▼▼▼

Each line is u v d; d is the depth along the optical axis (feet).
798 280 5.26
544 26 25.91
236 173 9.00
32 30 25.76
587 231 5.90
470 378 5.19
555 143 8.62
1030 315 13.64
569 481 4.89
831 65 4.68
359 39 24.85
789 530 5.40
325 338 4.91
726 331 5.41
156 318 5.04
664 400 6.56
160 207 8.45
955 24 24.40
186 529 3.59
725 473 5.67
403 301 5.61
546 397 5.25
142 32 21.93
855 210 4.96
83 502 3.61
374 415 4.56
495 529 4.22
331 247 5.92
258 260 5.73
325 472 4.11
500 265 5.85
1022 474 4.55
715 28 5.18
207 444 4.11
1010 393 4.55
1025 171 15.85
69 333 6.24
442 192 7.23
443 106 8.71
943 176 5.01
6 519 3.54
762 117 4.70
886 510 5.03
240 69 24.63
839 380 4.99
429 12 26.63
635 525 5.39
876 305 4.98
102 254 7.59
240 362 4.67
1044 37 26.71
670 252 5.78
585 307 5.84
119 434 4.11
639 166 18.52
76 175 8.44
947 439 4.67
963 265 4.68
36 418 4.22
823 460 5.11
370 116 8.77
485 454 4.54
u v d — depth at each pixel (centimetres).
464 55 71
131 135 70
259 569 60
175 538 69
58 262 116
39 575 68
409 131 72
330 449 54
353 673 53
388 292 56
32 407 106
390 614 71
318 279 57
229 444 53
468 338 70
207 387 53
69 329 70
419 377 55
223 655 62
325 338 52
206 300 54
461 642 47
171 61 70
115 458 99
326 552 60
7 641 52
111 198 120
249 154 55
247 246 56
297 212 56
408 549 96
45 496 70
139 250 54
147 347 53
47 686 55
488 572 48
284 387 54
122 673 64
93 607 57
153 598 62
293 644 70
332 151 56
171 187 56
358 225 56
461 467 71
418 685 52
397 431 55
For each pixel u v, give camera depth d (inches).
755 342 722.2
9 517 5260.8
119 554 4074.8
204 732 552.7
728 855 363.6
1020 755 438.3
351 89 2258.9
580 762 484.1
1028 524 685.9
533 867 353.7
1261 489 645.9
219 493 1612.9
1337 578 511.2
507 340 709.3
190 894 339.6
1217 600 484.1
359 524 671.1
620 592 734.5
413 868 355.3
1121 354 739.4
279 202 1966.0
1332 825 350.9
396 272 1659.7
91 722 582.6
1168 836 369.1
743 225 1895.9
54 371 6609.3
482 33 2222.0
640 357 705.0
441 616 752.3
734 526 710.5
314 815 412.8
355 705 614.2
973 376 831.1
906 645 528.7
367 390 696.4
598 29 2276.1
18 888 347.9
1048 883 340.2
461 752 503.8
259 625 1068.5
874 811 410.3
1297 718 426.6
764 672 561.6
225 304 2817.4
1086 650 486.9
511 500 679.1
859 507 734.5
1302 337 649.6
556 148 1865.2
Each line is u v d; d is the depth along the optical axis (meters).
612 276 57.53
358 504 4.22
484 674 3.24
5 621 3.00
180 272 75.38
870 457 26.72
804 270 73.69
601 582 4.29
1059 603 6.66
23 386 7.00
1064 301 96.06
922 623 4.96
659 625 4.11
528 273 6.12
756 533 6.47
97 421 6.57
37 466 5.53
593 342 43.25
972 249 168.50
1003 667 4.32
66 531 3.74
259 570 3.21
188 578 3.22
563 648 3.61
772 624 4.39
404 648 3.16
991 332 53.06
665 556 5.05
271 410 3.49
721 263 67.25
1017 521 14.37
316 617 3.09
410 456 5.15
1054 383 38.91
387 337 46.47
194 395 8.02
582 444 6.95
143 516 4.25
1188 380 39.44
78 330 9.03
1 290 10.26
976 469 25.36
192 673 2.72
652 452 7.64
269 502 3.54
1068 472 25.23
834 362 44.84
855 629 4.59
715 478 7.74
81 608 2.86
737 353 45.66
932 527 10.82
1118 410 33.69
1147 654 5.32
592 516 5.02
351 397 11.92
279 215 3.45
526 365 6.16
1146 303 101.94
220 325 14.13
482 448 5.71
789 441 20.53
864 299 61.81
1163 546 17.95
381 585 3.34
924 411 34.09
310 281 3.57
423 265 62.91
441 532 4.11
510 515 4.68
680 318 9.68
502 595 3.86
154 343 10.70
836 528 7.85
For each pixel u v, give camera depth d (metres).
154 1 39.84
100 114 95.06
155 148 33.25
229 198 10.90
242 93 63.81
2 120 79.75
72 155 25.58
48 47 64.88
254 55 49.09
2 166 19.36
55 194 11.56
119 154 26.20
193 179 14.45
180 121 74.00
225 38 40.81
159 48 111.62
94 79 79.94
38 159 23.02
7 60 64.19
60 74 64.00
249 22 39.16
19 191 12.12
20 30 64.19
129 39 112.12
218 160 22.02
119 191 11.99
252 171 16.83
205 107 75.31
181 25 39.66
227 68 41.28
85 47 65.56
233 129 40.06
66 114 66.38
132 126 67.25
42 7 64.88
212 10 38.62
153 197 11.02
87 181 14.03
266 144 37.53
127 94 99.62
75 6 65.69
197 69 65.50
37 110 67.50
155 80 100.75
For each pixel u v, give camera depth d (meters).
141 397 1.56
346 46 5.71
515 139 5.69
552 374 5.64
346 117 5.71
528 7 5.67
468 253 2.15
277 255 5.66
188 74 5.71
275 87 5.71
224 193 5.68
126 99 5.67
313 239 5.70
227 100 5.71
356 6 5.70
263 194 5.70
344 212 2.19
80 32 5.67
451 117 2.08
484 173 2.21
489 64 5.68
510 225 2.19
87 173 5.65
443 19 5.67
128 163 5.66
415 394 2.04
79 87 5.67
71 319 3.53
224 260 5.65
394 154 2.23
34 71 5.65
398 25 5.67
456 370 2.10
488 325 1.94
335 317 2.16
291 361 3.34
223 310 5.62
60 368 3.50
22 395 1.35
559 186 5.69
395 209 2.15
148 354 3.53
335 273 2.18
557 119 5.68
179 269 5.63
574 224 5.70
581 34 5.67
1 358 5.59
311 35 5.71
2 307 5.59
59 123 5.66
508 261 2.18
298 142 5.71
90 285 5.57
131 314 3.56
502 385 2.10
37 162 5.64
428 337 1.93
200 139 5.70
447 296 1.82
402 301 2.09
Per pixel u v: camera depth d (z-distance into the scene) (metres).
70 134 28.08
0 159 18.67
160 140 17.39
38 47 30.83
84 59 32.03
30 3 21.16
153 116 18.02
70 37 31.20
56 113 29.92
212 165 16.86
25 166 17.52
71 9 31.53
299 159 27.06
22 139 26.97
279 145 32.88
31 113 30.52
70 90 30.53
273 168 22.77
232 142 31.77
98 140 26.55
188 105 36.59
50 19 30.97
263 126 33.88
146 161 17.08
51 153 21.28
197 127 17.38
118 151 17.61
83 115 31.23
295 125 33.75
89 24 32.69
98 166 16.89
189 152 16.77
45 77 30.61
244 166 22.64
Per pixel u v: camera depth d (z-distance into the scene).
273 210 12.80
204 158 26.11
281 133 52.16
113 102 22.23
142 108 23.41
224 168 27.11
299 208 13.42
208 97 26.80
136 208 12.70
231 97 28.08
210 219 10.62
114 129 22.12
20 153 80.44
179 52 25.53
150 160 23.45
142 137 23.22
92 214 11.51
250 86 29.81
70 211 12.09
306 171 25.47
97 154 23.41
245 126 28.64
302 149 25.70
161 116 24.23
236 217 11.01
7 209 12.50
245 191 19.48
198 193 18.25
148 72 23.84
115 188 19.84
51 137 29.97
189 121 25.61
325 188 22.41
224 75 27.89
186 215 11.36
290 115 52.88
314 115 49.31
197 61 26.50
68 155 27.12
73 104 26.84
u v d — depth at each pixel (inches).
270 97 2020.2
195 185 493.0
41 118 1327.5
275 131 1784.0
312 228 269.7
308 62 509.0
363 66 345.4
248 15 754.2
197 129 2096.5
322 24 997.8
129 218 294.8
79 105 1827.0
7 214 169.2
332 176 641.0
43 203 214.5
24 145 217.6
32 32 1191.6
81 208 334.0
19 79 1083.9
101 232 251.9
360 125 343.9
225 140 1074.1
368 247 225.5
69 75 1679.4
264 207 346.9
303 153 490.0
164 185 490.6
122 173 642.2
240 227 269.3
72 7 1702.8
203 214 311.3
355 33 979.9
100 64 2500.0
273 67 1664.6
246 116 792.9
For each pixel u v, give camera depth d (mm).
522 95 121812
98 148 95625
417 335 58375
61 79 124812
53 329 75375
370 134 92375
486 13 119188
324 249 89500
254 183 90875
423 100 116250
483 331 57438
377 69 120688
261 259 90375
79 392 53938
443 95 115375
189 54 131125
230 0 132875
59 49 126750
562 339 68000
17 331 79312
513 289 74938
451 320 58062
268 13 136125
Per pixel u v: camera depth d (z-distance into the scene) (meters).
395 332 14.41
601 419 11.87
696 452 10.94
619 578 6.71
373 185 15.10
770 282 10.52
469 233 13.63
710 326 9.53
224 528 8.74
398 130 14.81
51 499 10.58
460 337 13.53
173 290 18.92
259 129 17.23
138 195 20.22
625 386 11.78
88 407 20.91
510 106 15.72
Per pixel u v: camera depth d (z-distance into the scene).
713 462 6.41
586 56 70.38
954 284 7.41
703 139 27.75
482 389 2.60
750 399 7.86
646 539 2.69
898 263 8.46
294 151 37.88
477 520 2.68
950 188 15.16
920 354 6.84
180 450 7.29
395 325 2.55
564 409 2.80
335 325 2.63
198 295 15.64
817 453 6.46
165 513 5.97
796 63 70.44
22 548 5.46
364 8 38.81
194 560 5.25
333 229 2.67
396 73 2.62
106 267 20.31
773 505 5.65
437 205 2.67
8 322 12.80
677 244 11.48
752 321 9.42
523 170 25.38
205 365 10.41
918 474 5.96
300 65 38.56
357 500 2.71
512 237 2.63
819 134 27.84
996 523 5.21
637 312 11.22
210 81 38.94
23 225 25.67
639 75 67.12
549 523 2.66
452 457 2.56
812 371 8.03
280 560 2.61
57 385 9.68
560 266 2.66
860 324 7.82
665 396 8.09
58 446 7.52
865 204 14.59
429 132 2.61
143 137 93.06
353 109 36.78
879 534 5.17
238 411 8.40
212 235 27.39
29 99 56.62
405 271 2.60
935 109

▲▲▲

From the records above, repeat exactly the lines from the one with "544 26 25.91" through the one with "922 623 4.96", both included.

544 26 25.91
236 173 9.00
32 30 25.76
587 231 5.90
470 378 5.19
555 143 8.62
1030 315 13.64
569 481 4.89
831 65 4.68
359 39 24.85
789 530 5.40
325 338 4.91
726 331 5.41
156 318 5.04
664 400 6.56
160 207 8.45
955 24 24.40
186 529 3.59
725 473 5.67
403 301 5.61
546 397 5.25
142 32 21.93
855 210 4.96
83 502 3.61
374 415 4.56
495 529 4.22
331 247 5.92
258 260 5.73
325 472 4.11
500 265 5.85
1022 474 4.55
715 28 5.18
207 444 4.11
1010 393 4.55
1025 171 15.85
69 333 6.24
442 192 7.23
443 106 8.71
943 176 5.01
6 519 3.54
762 117 4.70
886 510 5.03
240 69 24.63
839 380 4.99
429 12 26.63
635 525 5.39
876 305 4.98
102 254 7.59
240 362 4.67
1044 37 26.71
670 252 5.78
585 307 5.84
119 434 4.11
639 166 18.52
76 175 8.44
947 439 4.67
963 265 4.68
36 418 4.22
823 460 5.11
370 116 8.77
485 454 4.54
u v d — depth at each pixel (centimetres).
464 55 71
131 135 70
259 569 60
175 538 69
58 262 116
39 575 68
409 131 72
330 449 54
353 673 53
388 292 56
32 407 106
390 614 71
318 279 57
229 444 53
468 338 70
207 387 53
69 329 70
419 377 55
223 655 62
325 338 52
206 300 54
461 642 47
171 61 70
115 458 99
326 552 60
7 641 52
111 198 120
249 154 55
247 246 56
297 212 56
408 549 96
45 496 70
139 250 54
147 347 53
47 686 55
488 572 48
284 387 54
122 673 64
93 607 57
153 598 62
293 644 70
332 151 56
171 187 56
358 225 56
461 467 71
418 685 52
397 431 55
For each pixel u v, give camera depth d (inches).
755 342 722.2
9 517 5260.8
119 554 4074.8
204 732 552.7
728 855 363.6
1020 755 438.3
351 89 2258.9
580 762 484.1
1028 524 685.9
533 867 353.7
1261 489 645.9
219 493 1612.9
1337 578 511.2
507 340 709.3
190 894 339.6
1217 600 484.1
359 524 671.1
620 592 734.5
413 868 355.3
1121 354 739.4
279 202 1966.0
1332 825 350.9
396 272 1659.7
91 722 582.6
1168 836 369.1
743 225 1895.9
54 371 6609.3
482 33 2222.0
640 357 705.0
441 616 752.3
734 526 710.5
314 815 412.8
355 705 614.2
973 376 831.1
906 645 528.7
367 390 696.4
598 29 2276.1
18 888 347.9
1048 883 340.2
461 752 503.8
259 625 1068.5
874 811 410.3
1297 718 426.6
764 672 561.6
225 304 2817.4
1086 650 486.9
511 500 679.1
859 507 734.5
1302 337 649.6
556 148 1865.2
Each line is u v d; d is the depth along the optical axis (meters).
612 276 57.53
358 504 4.22
484 674 3.24
5 621 3.00
180 272 75.38
870 457 26.72
804 270 73.69
601 582 4.29
1059 603 6.66
23 386 7.00
1064 301 96.06
922 623 4.96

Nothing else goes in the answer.